Muitas empresas celebram ter um pipeline de sucessão bem definido. Identificam talentos, investem em desenvolvimento, preparam os nomes certos para os lugares certos. Está tudo funcionando — até que não está mais.
Porque nem sempre o sucessor quer suceder. E esse é o ponto cego de muitos planejamentos: assumir que preparar alguém é suficiente para garantir que ele vai ficar.
Capítulo 01 Nem todo sucessor quer suceder
A verdade é que grande parte dos profissionais que estão prontos para dar o próximo passo já começou, silenciosamente, a considerar outras possibilidades. Eles não falam sobre isso. Continuam entregando. Mantêm a postura, o desempenho e a agenda cheia. Mas a pergunta deixou de ser “qual é meu próximo passo aqui dentro?” e passou a ser “vale a pena continuar aqui?”
É um movimento difícil de mapear, porque não vem com aviso. Mas quando se percebe, o engajamento já foi — mesmo que a pessoa ainda esteja sentada na sala ao lado.
Capítulo 02 Quando o próximo passo não é mais interno
Não dá pra falar de permanência sem falar de contexto. Segundo a NectarHR, 47% dos profissionais permanecem por até cinco anos na mesma empresa. O tempo médio de permanência está caindo — e isso não é só um comportamento de geração. É reflexo de culturas que não evoluíram. De lideranças que não escutam. De organizações que dizem querer reter talentos, mas operam com estruturas que desgastam, não reconhecem, não escutam e não se atualizam.

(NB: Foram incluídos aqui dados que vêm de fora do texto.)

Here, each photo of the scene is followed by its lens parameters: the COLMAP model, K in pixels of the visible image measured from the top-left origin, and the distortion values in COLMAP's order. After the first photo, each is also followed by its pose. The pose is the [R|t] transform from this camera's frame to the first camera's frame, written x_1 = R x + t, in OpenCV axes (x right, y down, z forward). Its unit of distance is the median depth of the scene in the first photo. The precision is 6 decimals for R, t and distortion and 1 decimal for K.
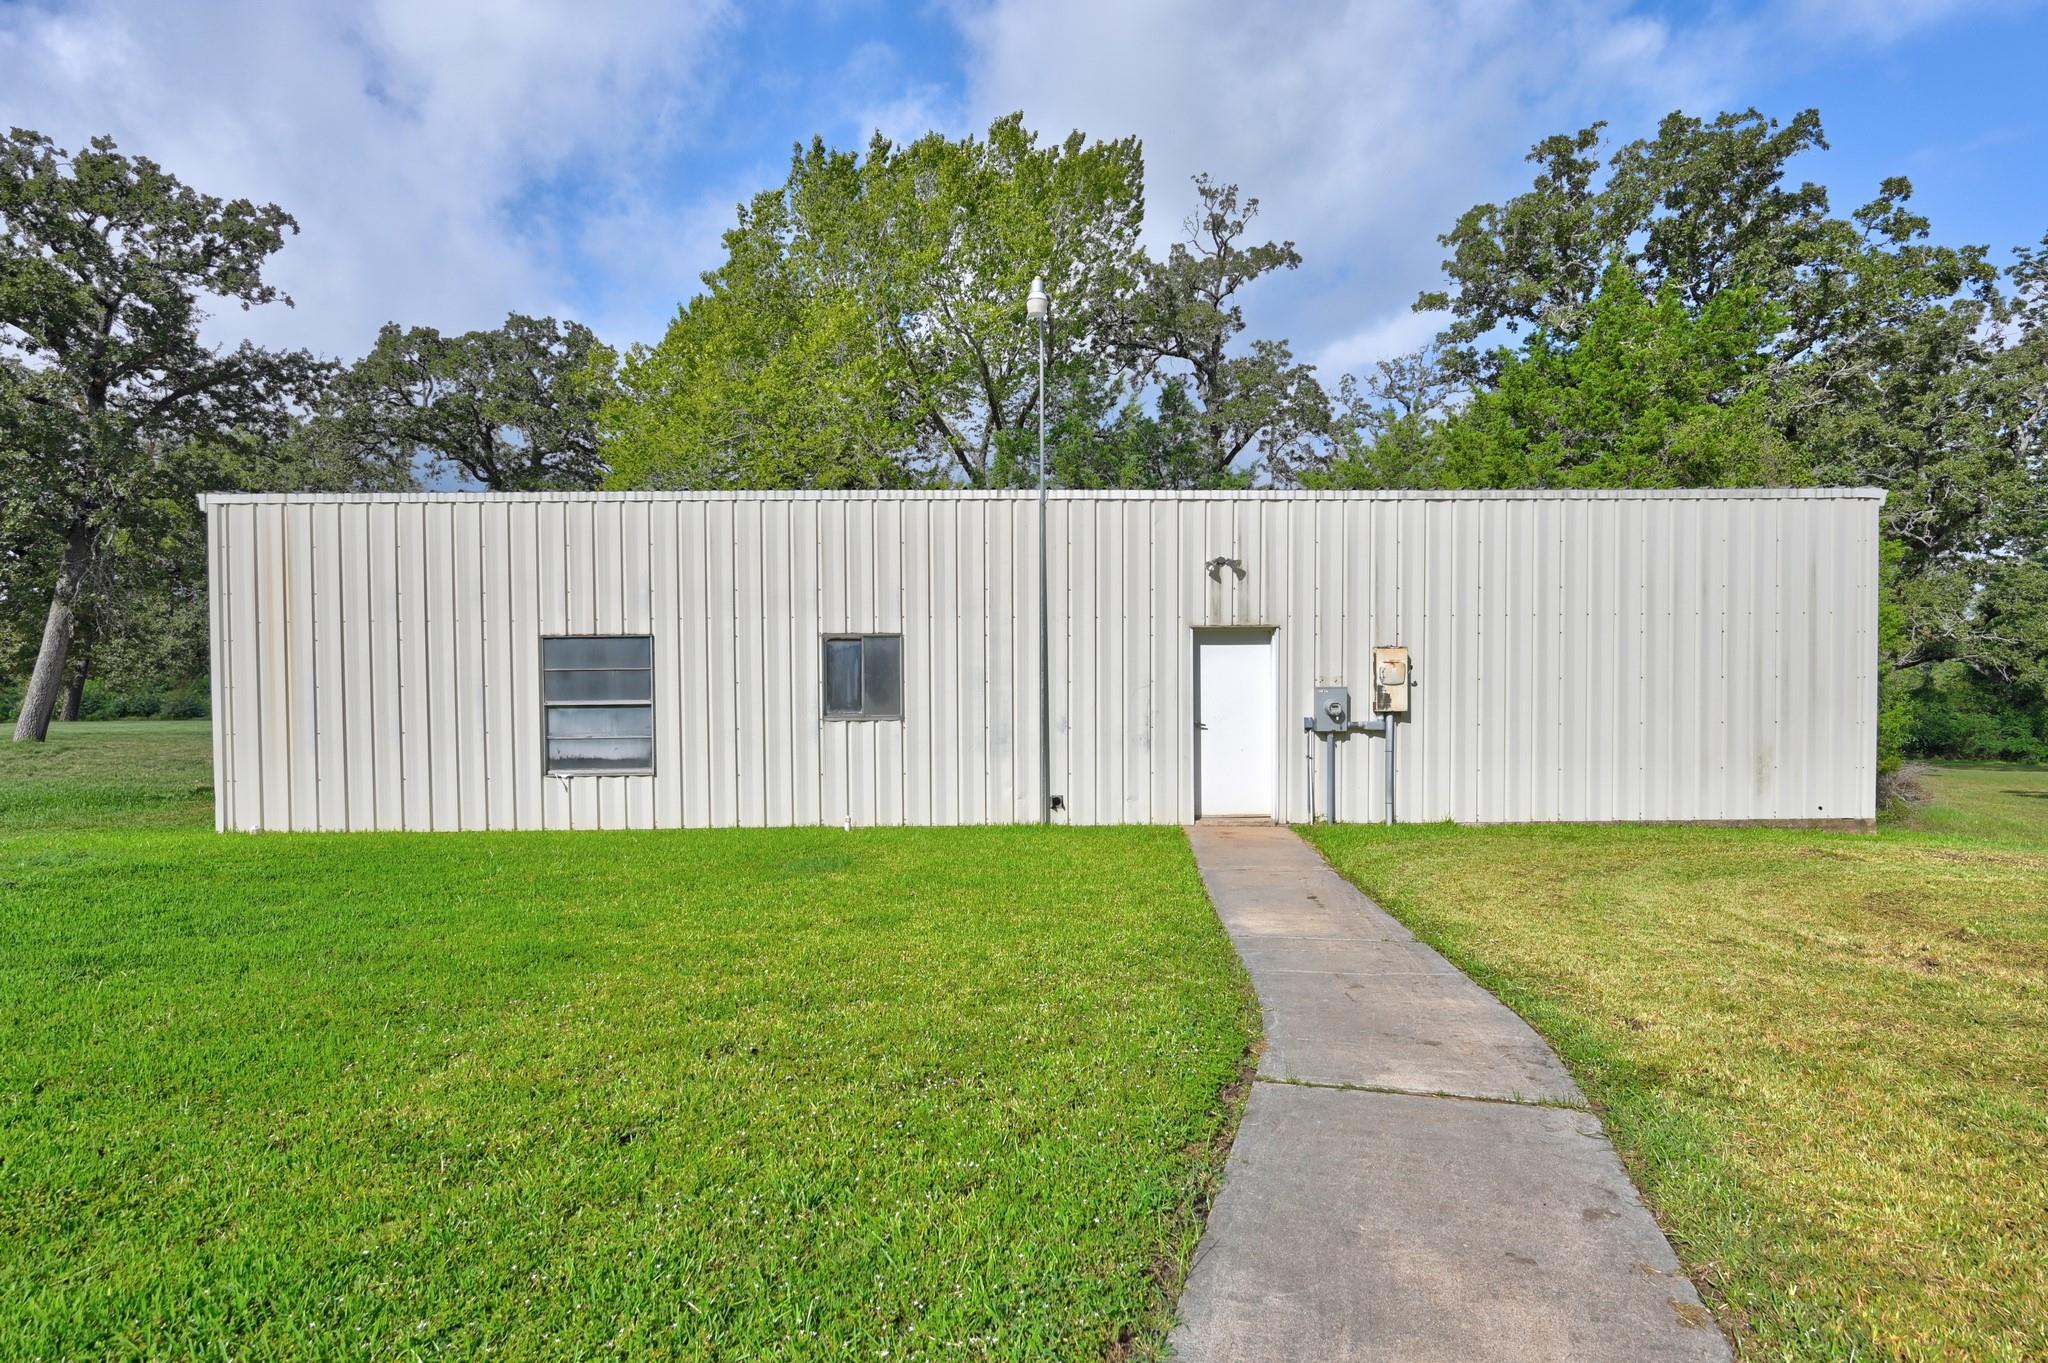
lens RADIAL K [[1032.9, 0, 1023.5], [0, 1032.9, 689.2], [0, 0, 1]] dist [-0.003043, -0.000901]
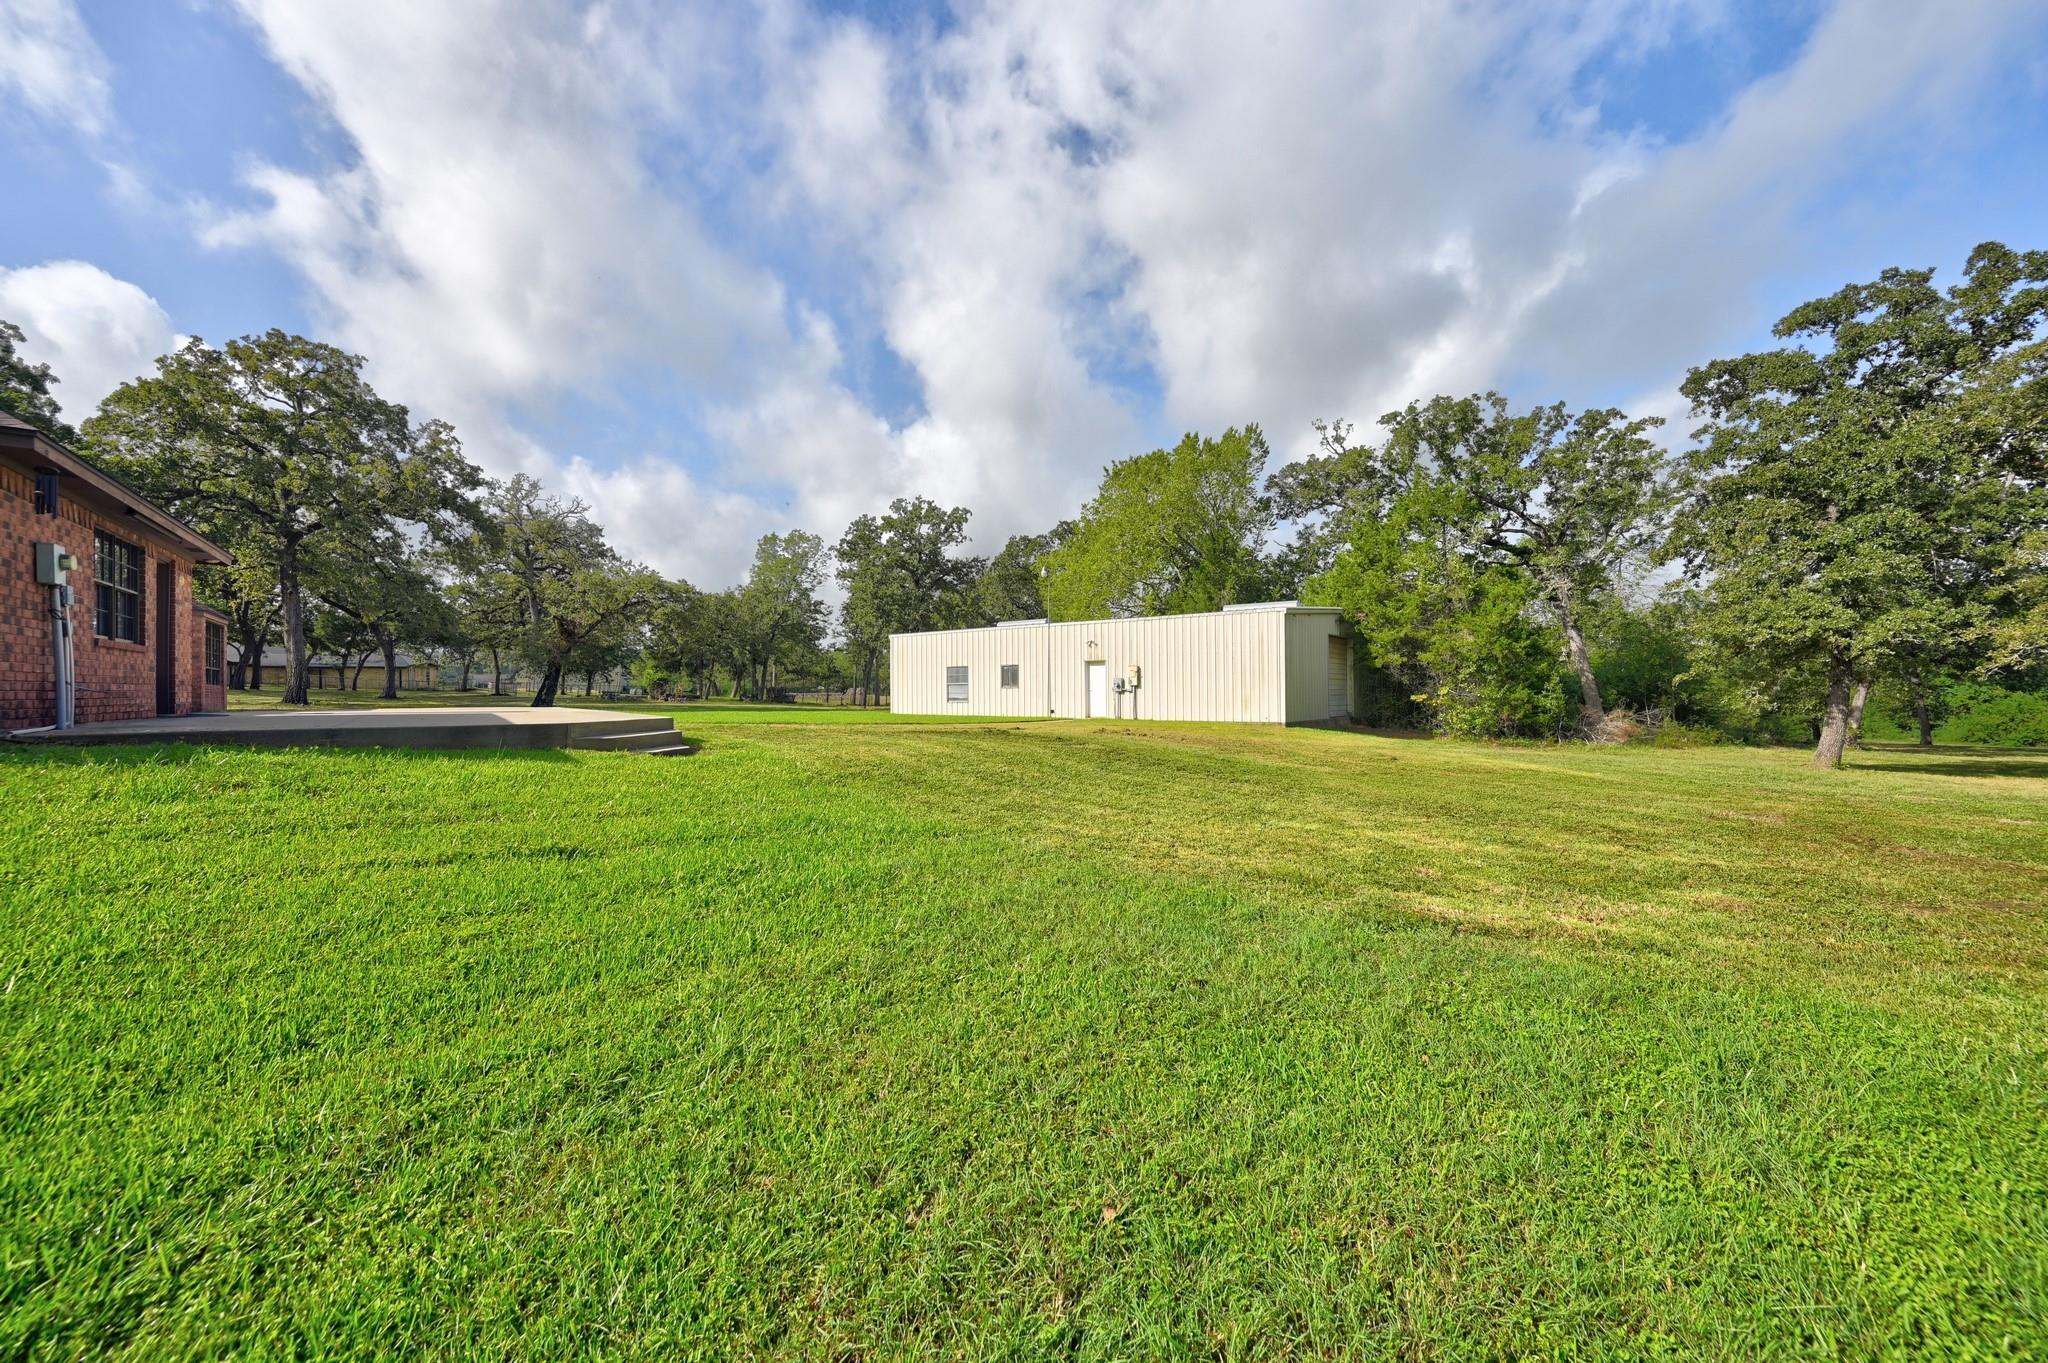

Estudos demonstram que cultura, liderança, desenvolvimento e reconhecimento são os pilares que sustentam a permanência. O resto gira em torno. E quando esses pilares falham, não adianta oferecer um novo título. O que o líder enxerga é que, ali, ele já chegou onde dava.
Capítulo 03 Ninguém fica onde não faz mais sentido
Esse movimento não está restrito a futuras lideranças. Em 2024, mais de 15% dos CFOs das maiores empresas do mundo deixaram seus cargos — o maior índice em seis anos. Parte disso tem relação com pressões externas. Mas outra parte, que ainda se fala pouco, tem a ver com propósito, desgaste e desalinhamento.
Ou seja: nem a alta liderança está blindada. O que segura alguém não é o cargo, nem o crachá. É a sensação de que ainda faz sentido estar ali.
Retenção não é sobre manter um profissional ocupado, e sim relevante. Não é sobre oferecer mais, mas sobre oferecer o que faz sentido para quem está pronto para dar o próximo passo — e pode escolher onde dar esse passo.
Quando a permanência se torna uma dúvida, o plano de sucessão corre risco. Porque no fim, o que garante a continuidade não é a estrutura. É a vontade. E essa vontade precisa ser cultivada — não presumida.